Now when you are training for speed specificly, you are realy training to reduce the amount of time it takes you to recruit the maximum amount of muscle fibers you can activly recruit. it's a realy big subject but to say anairobics will make you slower is somewhat untrue. When you lift weights you are targeting type 2 muscle fibers (fast twitch fibers) as aposed to type one (slow twitch, these are targeted in lower exsertion indurance work (airobic excersise)). As a resultyou are actualy strengthening thecorrect type of muscle fibers fr speed, but usualy problems occure because workouts aren't sport specific enough so you don't train to properly take advantage of your muscle.

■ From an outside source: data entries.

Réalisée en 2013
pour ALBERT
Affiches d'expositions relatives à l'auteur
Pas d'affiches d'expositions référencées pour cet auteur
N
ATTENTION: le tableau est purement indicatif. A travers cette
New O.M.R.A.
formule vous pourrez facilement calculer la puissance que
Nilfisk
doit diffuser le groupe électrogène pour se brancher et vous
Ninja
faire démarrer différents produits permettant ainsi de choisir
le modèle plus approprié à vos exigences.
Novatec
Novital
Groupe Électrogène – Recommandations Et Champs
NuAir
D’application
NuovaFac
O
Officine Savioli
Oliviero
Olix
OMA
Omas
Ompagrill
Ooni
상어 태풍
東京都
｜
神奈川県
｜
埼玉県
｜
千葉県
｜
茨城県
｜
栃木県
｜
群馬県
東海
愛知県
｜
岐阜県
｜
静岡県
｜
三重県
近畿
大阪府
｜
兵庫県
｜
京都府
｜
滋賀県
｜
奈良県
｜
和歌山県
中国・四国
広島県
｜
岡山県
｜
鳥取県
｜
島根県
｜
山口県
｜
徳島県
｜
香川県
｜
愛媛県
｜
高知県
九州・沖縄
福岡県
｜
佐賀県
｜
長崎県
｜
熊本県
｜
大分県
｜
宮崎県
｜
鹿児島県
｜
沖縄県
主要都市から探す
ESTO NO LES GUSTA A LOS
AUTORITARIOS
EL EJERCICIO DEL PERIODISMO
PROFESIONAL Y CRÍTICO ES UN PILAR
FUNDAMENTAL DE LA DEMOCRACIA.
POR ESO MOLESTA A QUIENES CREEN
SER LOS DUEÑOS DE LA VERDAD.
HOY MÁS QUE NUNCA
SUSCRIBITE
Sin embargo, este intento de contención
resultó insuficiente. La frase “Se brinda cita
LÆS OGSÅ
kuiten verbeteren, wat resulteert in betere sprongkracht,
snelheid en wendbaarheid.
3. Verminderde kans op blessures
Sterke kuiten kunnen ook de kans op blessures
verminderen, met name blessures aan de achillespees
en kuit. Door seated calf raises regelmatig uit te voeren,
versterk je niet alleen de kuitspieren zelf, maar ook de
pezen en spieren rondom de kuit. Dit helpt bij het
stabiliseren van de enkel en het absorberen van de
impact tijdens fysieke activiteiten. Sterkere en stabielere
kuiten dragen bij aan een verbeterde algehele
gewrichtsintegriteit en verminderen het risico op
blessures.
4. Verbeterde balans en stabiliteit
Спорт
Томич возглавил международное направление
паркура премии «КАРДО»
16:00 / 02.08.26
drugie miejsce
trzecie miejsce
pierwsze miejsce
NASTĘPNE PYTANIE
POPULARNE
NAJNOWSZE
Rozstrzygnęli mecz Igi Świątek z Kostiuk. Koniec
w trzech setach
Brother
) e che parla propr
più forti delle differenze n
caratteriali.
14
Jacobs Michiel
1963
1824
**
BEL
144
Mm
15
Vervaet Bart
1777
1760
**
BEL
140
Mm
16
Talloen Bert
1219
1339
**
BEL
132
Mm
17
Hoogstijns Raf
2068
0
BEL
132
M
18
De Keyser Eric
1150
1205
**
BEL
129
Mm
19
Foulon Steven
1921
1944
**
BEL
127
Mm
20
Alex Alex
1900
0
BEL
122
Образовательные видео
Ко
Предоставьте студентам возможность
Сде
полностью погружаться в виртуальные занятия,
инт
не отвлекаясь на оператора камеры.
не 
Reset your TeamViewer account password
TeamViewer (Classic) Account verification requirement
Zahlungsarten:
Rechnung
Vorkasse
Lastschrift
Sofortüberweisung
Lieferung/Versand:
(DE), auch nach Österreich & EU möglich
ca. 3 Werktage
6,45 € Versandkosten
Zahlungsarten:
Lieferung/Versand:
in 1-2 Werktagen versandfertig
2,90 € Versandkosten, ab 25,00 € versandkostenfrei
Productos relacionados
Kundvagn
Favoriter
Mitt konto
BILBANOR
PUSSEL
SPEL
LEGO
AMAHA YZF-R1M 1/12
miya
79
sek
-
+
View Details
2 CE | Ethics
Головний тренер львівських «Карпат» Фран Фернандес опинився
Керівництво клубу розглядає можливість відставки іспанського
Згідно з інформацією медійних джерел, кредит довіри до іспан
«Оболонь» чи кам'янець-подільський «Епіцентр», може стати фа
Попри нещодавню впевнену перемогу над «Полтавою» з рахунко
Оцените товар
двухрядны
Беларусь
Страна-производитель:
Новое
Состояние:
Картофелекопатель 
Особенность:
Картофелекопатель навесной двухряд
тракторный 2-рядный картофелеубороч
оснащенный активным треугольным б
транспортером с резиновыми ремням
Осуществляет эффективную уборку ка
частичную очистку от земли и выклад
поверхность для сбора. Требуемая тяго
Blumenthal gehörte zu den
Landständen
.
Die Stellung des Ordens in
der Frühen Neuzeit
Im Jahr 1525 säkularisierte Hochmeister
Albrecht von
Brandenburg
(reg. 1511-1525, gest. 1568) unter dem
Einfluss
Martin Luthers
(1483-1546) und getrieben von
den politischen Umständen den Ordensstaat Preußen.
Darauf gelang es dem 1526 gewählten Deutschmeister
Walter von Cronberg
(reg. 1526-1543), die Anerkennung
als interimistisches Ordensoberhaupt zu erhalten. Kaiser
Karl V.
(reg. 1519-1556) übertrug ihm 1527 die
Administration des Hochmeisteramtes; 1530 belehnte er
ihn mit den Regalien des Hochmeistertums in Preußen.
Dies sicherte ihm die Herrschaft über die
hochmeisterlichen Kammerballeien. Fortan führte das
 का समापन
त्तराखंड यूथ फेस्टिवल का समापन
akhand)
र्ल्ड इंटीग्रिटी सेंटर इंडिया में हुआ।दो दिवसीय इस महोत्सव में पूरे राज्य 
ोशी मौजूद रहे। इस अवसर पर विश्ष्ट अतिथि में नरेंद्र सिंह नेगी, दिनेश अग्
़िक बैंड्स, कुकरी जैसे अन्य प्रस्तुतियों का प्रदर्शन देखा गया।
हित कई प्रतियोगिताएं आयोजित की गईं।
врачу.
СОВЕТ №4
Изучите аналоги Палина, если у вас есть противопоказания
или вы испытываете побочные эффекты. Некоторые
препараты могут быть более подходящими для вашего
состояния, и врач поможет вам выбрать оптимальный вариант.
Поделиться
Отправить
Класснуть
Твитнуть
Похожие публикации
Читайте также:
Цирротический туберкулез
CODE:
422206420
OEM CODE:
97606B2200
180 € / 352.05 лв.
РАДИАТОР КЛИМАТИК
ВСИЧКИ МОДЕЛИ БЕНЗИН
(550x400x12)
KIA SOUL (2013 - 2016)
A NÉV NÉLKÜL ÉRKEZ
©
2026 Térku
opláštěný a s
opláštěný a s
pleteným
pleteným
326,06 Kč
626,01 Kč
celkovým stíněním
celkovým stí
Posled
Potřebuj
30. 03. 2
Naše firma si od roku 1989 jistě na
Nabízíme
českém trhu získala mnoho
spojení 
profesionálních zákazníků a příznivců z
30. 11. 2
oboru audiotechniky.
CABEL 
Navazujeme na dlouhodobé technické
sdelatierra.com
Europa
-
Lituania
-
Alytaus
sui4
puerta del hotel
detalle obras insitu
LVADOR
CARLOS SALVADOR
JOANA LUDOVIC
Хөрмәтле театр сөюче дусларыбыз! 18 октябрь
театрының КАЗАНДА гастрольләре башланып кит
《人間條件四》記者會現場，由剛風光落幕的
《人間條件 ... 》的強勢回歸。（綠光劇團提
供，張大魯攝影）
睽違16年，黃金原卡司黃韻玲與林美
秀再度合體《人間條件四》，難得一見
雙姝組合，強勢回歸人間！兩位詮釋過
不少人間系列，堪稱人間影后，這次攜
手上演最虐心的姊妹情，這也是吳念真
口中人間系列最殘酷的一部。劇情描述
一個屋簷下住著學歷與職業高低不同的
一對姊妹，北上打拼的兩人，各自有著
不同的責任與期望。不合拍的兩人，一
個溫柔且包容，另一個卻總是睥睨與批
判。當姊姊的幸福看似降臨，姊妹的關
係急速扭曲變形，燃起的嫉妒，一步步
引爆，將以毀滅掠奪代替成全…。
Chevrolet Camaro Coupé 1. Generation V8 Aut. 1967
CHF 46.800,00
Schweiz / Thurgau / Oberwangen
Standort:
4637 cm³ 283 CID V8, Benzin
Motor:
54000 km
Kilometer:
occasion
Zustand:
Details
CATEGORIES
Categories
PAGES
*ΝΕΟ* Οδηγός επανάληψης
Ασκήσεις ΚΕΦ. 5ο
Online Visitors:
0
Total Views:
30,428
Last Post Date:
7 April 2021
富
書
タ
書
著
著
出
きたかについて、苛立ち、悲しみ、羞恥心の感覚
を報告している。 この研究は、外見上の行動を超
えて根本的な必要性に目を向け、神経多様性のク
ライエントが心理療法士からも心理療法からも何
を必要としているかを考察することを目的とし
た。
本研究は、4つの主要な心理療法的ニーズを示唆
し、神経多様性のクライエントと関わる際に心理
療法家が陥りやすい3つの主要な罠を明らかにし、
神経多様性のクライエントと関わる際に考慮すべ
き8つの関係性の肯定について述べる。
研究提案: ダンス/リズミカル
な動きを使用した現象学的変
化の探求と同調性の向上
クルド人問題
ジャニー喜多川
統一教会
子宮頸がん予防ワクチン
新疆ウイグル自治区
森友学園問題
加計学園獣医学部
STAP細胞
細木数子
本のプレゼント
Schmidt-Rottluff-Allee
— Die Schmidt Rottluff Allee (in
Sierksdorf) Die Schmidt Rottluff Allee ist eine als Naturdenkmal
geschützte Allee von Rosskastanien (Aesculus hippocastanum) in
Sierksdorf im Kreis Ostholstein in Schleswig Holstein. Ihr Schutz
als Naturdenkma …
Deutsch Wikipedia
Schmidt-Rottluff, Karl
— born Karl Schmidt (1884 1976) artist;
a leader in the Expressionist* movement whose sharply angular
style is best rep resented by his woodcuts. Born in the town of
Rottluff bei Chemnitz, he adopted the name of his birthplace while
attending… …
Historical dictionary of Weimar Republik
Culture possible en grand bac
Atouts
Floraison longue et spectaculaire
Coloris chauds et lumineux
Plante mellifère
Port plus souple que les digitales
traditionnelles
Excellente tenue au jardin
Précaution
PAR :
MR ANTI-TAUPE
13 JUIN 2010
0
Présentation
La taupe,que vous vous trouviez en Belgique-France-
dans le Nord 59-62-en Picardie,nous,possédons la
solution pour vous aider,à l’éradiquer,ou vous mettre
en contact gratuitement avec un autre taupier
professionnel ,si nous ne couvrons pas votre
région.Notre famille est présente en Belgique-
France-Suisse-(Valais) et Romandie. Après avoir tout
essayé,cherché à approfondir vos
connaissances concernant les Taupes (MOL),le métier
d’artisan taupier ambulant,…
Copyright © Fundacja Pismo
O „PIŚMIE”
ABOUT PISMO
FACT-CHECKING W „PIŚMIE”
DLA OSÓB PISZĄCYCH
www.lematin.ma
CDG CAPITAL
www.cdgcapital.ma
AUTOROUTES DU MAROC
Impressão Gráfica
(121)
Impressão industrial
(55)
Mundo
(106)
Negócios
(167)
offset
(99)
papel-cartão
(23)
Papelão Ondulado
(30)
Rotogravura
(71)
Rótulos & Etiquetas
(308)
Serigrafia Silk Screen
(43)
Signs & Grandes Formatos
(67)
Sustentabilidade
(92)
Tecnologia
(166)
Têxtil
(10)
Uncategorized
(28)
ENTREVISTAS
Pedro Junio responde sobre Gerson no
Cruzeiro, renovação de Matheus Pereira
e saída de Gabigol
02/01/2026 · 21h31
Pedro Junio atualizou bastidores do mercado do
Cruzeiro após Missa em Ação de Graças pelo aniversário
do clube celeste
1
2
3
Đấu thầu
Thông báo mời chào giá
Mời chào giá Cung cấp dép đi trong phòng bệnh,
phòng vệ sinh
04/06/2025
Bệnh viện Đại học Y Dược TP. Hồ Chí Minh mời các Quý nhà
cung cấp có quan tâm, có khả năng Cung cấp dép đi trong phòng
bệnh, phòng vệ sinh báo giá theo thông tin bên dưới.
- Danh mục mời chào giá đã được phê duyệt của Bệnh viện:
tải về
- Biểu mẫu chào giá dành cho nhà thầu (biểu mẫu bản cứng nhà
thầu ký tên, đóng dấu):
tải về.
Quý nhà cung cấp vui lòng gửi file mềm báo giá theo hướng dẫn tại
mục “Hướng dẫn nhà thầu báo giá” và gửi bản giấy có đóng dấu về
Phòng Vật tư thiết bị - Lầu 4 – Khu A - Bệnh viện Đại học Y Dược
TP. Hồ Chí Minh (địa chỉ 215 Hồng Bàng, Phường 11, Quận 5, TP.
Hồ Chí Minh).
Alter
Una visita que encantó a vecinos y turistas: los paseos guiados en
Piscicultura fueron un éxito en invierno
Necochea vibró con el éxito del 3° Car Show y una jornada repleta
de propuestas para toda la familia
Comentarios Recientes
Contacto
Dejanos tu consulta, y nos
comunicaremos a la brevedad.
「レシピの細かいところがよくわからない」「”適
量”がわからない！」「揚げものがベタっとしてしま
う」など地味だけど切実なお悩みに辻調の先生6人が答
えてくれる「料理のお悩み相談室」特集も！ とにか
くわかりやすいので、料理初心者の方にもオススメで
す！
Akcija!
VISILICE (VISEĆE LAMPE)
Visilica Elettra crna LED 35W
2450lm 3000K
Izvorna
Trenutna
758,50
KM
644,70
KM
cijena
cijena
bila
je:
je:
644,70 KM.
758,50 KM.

Well reading over what I just wrote up there, looks like total giberish..  I guess I'll leave it in just incase you understand something in there 

if you are new to speed training a good book to read would be "warrior speed" by Ted Weimann. It's pritty easy to understand but does a good job of describing the aspects of speed and how to improve them. Has some nice drills in there too.


----------



## MTisGreat (Jun 19, 2002)

in the gym i train in, we use light wieghts to build little bulk muscle but also to make punches stironger and faster.

1-3lb wieghts


----------



## thaiboxer (Jun 20, 2002)

fighters do following for boxing component

shadow spar with 5 pound weights for 30 seconds, 30 free, 10 pounds for 30, 30 free, 15 pounds for 30 seconds, 30 free.

just keep the aerobic exercise up with the anaerobic, i do and have seen no drop in speed. i do weights 3 times a week, increasing load, but also skip and run in the mornings and afternoons and before i train 2 times a week, the rest is body resistance training and aerobic or working my combos on bag or pads.

its a falicy it slows you down basically


----------



## ThuNder_FoOt (Jun 27, 2002)

I don't feel weight lifting slows you down. Even Bruce Lee realized that weight lifting was required in order to provide sufficient amounts of power.

Its not so much the weight lifting, but the absence of aerobic and resistance training that tends to slow people down. At my gym, we frequently weight train as part of our training regime. One must also keep in mind, that weight training isn't merely used to bulk up. It has actually made my techniques alot faster, and deliver with more power.

Just remember not to solely use weight training to gain power in your techniques. As always remember to maintain your flexibility.

 :asian: ThuNder_FoOt:asian:


----------